Written tasks:
(A) Count the lines in the records that contain the string "this", treating uppercase and lowercase as different, and reply with only that number.
(B) Pick up the restaurant earnings outlook text after its final sentence and keep writing it.
* begin Text extract *
Schedule II of this earnings release reconciles the impact on the net income and diluted earnings per share as reported on a GAAP basis in the fiscal second quarter of 2009 and 2008 to adjusted amounts excluding certain acquisition costs.

 

Outlook

 

The Company expects to open two new company-owned restaurants in the fiscal fourth quarter of 2009.  Both of these restaurants currently are under construction.  A new franchised restaurant that opened early in the fiscal third quarter of 2009 is expected to be the last new franchised opening of the fiscal year.  For the full 52-week period, the Company expects to open a total of 15 new company-owned restaurants, while franchisees have opened a total of four new restaurants.

 

The Company continues to expect that guest counts will remain negative in fiscal year 2009.  In addition to the general macroeconomic pressures, the extent of the traffic declines may also be influenced by prior-year marketing activities, which create more difficult comparisons during certain periods.  The Company also expects certain costs, such as minimum wage increases and select commodity cost increases, to continue to put pressure on restaurant-level profitability. Based on these factors, the Company anticipates that without any menu price increases, restaurant-level operating margins could decline by 50 to 80 basis points during fiscal year 2009, even after considering the benefit from reduced national advertising contributions and other cost reduction activities. For every 10 basis point change in restaurant level operating profit during fiscal year 2009, diluted earnings per share are estimated to be impacted by approximately $0.04.
* end Text extract *
* begin Dataset extract *
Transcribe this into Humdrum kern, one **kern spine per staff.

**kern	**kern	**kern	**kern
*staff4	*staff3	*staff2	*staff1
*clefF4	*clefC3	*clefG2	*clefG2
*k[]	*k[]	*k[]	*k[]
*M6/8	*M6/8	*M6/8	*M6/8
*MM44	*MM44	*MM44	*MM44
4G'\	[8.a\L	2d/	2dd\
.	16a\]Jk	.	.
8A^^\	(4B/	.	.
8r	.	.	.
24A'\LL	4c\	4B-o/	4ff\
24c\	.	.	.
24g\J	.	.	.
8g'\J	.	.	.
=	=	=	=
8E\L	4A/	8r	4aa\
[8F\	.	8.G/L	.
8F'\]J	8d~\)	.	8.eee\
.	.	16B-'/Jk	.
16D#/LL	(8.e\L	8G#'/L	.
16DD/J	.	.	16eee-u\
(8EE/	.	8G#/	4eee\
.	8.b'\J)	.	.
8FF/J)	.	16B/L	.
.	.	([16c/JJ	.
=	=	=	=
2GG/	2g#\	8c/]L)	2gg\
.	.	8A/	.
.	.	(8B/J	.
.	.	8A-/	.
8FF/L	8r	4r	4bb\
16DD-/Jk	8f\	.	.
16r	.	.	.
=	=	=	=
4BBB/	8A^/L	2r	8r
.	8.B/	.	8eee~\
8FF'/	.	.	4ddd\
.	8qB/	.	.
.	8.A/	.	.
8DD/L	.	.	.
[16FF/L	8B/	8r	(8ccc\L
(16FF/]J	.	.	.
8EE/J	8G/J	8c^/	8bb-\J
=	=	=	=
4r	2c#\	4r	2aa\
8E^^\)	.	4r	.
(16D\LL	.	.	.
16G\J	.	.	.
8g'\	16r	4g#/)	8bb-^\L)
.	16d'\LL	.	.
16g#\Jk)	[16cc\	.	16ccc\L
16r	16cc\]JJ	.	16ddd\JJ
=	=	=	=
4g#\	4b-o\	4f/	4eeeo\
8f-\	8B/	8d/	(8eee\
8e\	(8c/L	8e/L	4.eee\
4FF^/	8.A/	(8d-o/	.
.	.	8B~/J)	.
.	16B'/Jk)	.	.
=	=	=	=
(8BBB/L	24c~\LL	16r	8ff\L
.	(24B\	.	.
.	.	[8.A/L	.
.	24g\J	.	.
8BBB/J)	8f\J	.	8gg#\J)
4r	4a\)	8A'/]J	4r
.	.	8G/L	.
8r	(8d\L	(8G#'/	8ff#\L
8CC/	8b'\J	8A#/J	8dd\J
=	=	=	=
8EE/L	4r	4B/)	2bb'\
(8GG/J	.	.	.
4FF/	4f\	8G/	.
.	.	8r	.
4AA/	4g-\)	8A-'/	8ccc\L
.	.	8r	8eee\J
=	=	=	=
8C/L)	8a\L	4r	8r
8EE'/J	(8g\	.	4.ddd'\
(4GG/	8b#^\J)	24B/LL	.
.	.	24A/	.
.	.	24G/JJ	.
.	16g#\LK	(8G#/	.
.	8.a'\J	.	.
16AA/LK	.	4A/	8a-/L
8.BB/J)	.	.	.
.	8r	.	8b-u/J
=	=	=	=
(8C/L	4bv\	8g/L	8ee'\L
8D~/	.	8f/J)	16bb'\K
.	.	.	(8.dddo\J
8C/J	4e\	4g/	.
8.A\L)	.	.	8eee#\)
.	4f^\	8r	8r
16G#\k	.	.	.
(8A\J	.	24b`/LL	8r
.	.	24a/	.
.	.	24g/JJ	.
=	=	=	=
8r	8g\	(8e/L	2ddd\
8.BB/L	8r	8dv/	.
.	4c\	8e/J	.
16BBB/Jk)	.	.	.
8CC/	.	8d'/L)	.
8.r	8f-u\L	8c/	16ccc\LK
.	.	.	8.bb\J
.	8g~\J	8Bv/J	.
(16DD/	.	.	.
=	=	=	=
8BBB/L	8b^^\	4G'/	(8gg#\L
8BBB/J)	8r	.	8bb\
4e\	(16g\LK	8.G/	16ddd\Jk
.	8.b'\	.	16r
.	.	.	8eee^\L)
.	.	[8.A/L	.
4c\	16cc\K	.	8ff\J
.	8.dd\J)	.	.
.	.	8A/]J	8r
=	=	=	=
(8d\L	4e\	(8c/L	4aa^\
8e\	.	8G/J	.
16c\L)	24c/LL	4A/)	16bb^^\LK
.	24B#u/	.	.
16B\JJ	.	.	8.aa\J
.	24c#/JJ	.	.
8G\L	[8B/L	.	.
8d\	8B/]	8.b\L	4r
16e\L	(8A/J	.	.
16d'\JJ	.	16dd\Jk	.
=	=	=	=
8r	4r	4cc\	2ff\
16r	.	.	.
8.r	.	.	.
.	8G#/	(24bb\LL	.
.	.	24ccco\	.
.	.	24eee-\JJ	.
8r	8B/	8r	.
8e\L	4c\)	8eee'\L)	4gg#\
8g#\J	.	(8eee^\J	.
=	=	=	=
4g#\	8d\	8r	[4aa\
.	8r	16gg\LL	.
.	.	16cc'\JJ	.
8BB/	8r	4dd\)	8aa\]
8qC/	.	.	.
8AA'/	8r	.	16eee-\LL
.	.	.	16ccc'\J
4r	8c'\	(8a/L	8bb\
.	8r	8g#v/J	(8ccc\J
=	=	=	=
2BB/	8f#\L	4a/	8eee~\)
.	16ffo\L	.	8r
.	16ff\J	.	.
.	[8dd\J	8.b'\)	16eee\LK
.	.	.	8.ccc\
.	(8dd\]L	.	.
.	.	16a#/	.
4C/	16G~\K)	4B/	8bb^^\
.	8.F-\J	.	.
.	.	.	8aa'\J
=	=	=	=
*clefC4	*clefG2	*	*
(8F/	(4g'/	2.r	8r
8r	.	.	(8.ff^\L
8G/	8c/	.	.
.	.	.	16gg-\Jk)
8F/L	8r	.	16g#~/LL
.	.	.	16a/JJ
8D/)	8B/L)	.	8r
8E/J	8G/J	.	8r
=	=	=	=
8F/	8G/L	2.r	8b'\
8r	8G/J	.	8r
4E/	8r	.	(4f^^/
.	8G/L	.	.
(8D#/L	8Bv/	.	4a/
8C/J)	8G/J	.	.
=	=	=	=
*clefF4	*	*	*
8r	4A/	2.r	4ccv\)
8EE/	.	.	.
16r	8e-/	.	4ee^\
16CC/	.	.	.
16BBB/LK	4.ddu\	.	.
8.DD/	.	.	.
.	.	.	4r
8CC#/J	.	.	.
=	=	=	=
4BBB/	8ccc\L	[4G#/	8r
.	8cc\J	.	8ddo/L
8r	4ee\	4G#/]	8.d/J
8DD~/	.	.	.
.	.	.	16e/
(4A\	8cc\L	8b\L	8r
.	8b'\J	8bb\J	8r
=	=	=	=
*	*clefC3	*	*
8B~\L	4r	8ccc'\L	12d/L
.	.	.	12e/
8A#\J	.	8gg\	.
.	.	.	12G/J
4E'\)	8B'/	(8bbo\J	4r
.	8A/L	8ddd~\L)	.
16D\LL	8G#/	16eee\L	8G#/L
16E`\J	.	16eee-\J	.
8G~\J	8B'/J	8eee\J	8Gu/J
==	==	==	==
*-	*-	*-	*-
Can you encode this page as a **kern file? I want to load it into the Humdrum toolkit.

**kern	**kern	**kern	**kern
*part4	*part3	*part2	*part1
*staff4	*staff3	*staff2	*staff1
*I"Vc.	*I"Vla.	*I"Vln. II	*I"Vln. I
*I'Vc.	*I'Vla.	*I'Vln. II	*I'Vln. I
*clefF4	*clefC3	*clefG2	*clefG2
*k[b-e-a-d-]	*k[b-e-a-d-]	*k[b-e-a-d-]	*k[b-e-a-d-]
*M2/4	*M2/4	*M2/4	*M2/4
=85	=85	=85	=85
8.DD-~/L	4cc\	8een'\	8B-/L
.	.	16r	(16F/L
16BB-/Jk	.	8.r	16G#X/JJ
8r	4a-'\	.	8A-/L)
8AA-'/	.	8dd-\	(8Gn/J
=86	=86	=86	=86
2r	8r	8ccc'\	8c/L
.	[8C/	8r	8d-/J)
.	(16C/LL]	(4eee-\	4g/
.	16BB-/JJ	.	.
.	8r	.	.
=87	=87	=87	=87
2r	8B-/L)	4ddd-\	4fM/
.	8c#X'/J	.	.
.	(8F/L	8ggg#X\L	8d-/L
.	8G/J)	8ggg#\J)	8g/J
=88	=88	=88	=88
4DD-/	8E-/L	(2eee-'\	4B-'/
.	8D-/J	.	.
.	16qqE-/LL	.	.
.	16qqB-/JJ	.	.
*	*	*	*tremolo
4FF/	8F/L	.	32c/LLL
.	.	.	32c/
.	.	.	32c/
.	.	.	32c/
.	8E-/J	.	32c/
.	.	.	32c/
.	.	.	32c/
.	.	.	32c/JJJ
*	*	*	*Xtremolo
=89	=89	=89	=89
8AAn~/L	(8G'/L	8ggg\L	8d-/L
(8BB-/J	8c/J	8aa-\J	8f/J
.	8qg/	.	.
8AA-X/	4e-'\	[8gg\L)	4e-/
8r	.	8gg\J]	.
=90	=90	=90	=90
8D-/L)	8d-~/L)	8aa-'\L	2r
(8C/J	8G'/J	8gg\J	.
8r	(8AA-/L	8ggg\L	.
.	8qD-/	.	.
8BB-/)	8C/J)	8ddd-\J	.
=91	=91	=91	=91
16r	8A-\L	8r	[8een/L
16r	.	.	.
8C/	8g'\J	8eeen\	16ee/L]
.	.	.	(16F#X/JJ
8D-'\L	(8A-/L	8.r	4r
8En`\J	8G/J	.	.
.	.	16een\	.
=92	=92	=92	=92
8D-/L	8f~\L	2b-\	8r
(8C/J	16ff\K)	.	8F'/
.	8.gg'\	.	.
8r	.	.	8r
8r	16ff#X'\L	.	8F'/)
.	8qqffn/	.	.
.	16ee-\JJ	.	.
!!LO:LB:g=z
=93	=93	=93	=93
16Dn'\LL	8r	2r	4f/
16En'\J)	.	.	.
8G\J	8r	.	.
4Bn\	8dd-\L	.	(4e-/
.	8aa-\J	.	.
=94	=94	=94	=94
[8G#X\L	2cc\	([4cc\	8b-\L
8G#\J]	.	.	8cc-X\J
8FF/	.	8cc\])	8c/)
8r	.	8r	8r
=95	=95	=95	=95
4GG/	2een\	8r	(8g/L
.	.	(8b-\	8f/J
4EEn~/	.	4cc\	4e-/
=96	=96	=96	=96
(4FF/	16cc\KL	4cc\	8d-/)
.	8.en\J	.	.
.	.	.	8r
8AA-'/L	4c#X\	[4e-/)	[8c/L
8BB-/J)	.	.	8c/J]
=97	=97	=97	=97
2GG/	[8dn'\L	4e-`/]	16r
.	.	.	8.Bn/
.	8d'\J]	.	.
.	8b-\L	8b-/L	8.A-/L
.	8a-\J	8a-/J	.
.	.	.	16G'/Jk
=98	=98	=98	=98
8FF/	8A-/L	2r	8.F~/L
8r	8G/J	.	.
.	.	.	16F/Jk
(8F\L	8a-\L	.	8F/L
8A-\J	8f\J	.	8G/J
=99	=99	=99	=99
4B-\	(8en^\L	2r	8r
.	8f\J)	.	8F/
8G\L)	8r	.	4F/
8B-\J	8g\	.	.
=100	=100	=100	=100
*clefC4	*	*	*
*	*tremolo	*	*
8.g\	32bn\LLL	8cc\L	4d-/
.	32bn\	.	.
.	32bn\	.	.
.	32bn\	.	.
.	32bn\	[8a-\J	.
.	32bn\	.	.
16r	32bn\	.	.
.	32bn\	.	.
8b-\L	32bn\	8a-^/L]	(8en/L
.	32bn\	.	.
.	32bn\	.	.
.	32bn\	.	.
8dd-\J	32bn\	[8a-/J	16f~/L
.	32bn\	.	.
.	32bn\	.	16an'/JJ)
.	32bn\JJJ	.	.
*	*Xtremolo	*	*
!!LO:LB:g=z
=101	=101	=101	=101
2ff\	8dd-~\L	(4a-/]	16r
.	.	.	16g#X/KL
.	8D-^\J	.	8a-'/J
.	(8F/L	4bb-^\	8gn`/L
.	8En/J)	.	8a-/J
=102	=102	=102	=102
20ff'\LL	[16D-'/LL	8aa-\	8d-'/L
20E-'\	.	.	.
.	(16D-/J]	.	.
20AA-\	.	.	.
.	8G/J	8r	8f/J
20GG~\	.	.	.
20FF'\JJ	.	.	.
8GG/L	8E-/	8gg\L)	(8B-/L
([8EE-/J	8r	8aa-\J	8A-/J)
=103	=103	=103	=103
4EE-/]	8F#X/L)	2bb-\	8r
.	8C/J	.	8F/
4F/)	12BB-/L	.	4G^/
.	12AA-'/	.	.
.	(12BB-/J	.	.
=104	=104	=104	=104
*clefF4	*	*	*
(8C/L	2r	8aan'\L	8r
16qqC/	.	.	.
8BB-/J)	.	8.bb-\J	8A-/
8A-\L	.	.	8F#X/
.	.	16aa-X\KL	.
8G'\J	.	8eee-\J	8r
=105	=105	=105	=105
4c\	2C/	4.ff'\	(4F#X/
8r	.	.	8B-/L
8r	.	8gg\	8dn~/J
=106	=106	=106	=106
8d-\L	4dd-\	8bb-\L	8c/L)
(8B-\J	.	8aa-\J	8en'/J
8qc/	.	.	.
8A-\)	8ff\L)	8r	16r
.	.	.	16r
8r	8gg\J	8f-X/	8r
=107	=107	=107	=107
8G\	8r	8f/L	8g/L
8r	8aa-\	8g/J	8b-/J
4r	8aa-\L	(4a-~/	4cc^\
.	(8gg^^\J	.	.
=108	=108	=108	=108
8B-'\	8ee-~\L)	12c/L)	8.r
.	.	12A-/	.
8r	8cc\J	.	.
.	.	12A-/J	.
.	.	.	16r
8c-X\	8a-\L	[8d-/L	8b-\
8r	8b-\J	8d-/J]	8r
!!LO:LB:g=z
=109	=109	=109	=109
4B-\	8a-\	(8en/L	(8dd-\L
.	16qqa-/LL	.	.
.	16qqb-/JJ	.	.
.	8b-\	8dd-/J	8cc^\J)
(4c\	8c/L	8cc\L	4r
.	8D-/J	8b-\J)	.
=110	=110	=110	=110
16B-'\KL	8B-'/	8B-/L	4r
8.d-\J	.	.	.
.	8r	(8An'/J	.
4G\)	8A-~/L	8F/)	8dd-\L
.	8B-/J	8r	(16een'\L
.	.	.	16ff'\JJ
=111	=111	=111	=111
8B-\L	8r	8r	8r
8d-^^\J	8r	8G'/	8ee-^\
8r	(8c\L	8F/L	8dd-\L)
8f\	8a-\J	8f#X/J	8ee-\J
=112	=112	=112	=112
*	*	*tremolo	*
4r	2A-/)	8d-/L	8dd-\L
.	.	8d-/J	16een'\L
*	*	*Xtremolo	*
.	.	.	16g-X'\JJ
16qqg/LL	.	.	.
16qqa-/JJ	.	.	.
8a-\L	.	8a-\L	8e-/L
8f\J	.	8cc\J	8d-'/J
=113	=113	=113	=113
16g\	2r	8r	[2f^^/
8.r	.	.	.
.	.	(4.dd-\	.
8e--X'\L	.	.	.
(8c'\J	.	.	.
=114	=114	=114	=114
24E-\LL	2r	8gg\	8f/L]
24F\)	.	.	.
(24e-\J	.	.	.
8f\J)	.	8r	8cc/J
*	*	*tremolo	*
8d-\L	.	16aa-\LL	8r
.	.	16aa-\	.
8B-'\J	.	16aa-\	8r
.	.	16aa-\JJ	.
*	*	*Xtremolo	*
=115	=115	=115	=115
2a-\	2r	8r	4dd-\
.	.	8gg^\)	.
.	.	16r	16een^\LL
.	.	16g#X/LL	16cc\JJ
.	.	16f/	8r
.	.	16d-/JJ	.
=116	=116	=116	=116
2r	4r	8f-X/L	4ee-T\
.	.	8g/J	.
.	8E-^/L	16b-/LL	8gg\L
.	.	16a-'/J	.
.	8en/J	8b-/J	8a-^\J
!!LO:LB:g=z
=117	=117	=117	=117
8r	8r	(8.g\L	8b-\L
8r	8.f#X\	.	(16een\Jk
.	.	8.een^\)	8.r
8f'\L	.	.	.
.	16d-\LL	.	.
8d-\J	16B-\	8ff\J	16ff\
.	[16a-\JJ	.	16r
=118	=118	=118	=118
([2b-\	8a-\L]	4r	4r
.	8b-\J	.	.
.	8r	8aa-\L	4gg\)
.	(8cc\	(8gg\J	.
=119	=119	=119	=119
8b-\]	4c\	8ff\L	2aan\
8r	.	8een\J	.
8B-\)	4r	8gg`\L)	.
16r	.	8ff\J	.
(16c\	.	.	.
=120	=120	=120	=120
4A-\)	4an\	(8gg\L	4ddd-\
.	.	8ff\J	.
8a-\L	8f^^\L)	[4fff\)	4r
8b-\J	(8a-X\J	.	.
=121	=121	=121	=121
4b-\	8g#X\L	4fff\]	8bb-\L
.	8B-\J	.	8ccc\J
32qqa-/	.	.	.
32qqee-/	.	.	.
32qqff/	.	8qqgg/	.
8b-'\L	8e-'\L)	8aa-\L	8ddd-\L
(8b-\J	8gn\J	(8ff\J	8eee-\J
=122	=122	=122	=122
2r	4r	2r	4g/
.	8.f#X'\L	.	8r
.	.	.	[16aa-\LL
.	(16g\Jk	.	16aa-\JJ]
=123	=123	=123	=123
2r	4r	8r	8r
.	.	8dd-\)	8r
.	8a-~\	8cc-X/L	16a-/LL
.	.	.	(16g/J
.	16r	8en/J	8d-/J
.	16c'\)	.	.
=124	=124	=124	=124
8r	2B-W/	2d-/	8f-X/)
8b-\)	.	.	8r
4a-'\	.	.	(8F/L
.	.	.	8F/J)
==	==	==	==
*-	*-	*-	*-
* end Dataset extract *
Answers to the tasks:
(A) 2

(B)
Investor Conference Call and Webcast

Red Robin will host an investor conference call to discuss its second quarter 2009 results today at 5:00 p.m. ET. The conference call number is (888) 211-7360.  To access the webcast, please visit www.redrobin.com and select the “Investors” link from the menu. The quarterly financial information that the Company intends to discuss during the conference call is included in this press release and will be available on the “Investors” link of the Company’s website at www.redrobin.com prior to the conference call.

 

About Red Robin Gourmet Burgers, Inc. (NASDAQ: RRGB)

Red Robin Gourmet Burgers, Inc. (www.redrobin.com), a casual dining restaurant chain founded in 1969 that operates through its wholly-owned subsidiary, Red Robin International, Inc., serves up wholesome, fun, feel-good experiences in a kid- and family-friendly environment.  Red Robin® restaurants are famous for serving more than two dozen insanely delicious, high-quality gourmet burgers in a variety of recipes with Bottomless Steak Fries®, as well as salads, soups, appetizers, entrees, desserts, and signature Mad Mixology® Beverages.  There are more than 430 Red Robin® restaurants located across the United States and Canada, including company-owned locations and those operating under franchise agreements.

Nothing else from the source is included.